Miliarder tersebut kemudian meminta maaf atas kata-kata dalam pernyataannya sebelum mengulangi pandangannya mengenai proses imigrasi saat ini. Sementara itu, pernyataan yang dirilis United di media sosial tampak menolak komentar rekan pemiliknya. Raksasa Liga Premier mengatakan mereka adalah klub yang bangga dengan “inklusivitas”.
Dikatakan: “Manchester United bangga menjadi klub yang inklusif dan ramah. Kelompok pemain, staf, dan basis penggemar global kami yang beragam mencerminkan sejarah dan warisan Manchester; sebuah kota yang dapat dianggap sebagai rumah bagi semua orang.”
Pastikan berita utama olahraga terbaru kami selalu muncul di bagian atas pencarian Google Anda dengan menjadikan kami sebagai sumber pilihan. Klik di sini untuk mengaktifkan kami di pengaturan pencarian Google Anda atau menambahkan kami sebagai sumber pilihan.
“Sejak meluncurkan All Red All Equal pada tahun 2016, kami telah mengintegrasikan kesetaraan, keberagaman, dan inklusi ke dalam segala hal yang kami lakukan. Kami tetap berkomitmen terhadap prinsip-prinsip dan semangat kampanye ini. Prinsip-prinsip dan semangat kampanye ini tercermin dalam kebijakan-kebijakan kami, tetapi juga dalam budaya kami, dan diperkuat dengan mematuhi Standar Kesetaraan, Keberagaman, dan Inklusi Liga Premier.”

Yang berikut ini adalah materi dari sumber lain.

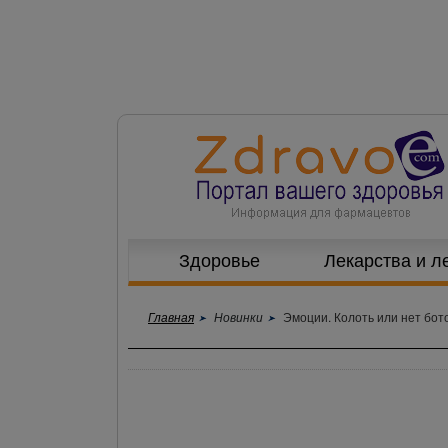
Здоровье
Лекарства и л
Главная
Новинки
Эмоции. Колоть или нет бот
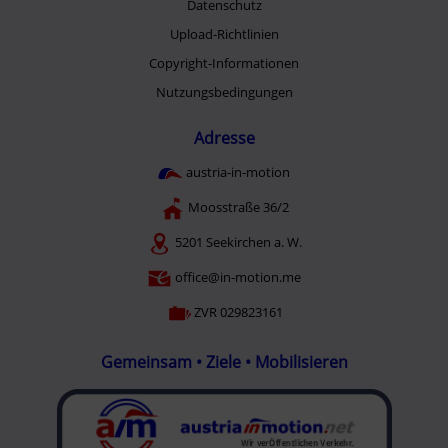
Datenschutz
Upload-Richtlinien
Copyright-Informationen
Nutzungsbedingungen
Adresse
austria-in-motion
Moosstraße 36/2
5201 Seekirchen a. W.
office@in-motion.me
ZVR 029823161
Gemeinsam • Ziele • Mobilisieren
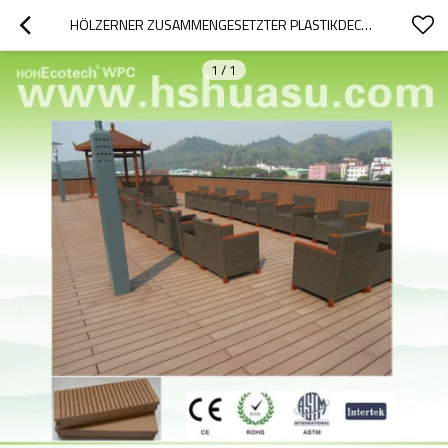
HÖLZERNER ZUSAMMENGESETZTER PLASTIKDECKING --- EINFACHE INSTALLATION
1
/
1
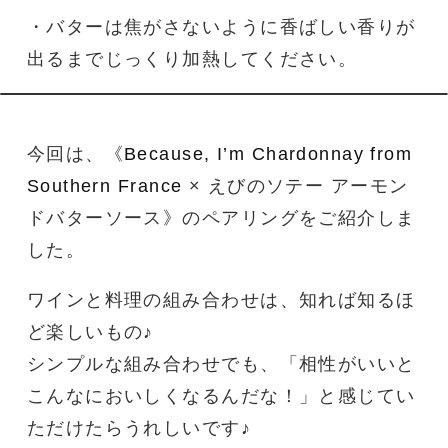
・バターは焦がさないように香ばしい香りが
出るまでじっくり加熱してください。
今回は、《
Because, I’m Chardonnay from
Southern France
× えびのソテー アーモン
ドバターソース》のペアリングをご紹介しま
した。
ワインと料理の組み合わせは、知れば知るほ
ど楽しいもの♪
シンプルな組み合わせでも、「相性がいいと
こんなにおいしくなるんだな！」と感じてい
ただけたらうれしいです♪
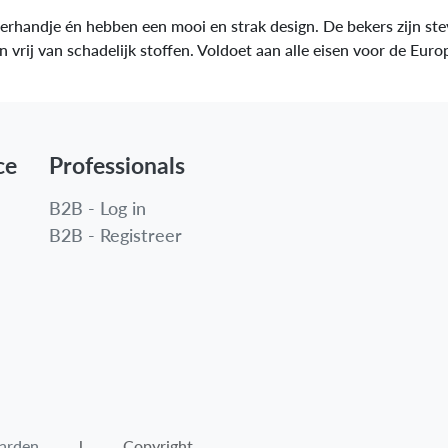
nderhandje én hebben een mooi en strak design. De bekers zijn st
n vrij van schadelijk stoffen. Voldoet aan alle eisen voor de Eu
ce
Professionals
B2B - Log in
B2B - Registreer
arden​
l Copyright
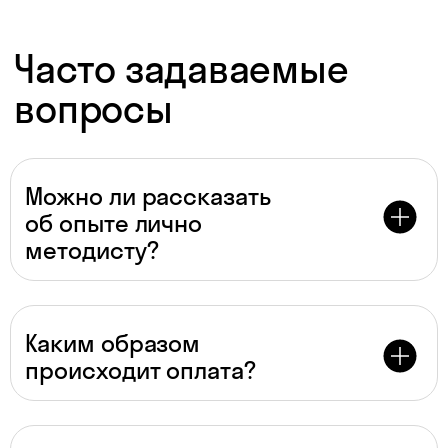
Даю согласие на
обработку
персональных данных
Даю согласие на
получение рекламы
Можно ли рассказать
об опыте лично
Перейти к анкете
методисту?
Каким образом
происходит оплата?
Для преподавателей
* По версии Smart Ranking, 2024 г.
Материалы к урокам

Namun, Morgan yakin itu adalah tindakan yang disengaja untuk menjatuhkan bos INEOS tersebut. Dalam postingan di
Komentar Ratcliffe menuai kritik dari beberapa kalangan sepak bola dan dunia politik, termasuk Perdana Menteri Keir Starmer, yang mendesak taipan petrokimia itu untuk menarik kembali ucapannya. Ratcliffe, yang baru-baru ini menikmati pertemuan dengan pemimpin Reformasi Nigel Farage, mengatakan dalam sebuah wawancara dengan Sky News: “Anda tidak dapat memiliki perekonomian di mana sembilan juta orang mendapat manfaat dan di mana sejumlah besar imigran berimigrasi.”
Maksudku, penduduk Inggris pada tahun 2020 berjumlah 58 juta, sekarang menjadi 70 juta. Itu berarti 12 juta orang.”
Mengenai masa jabatan Starmer sebagai perdana menteri sejauh ini, dia menambahkan: “Saya pikir Nigel adalah orang yang cerdas dan saya pikir dia memiliki niat baik. Namun Anda bisa mengatakan hal yang persis sama tentang Keir Starmer. Saya pikir dibutuhkan seseorang yang siap untuk menjadi tidak populer untuk sementara waktu untuk menyelesaikan masalah besar ini.”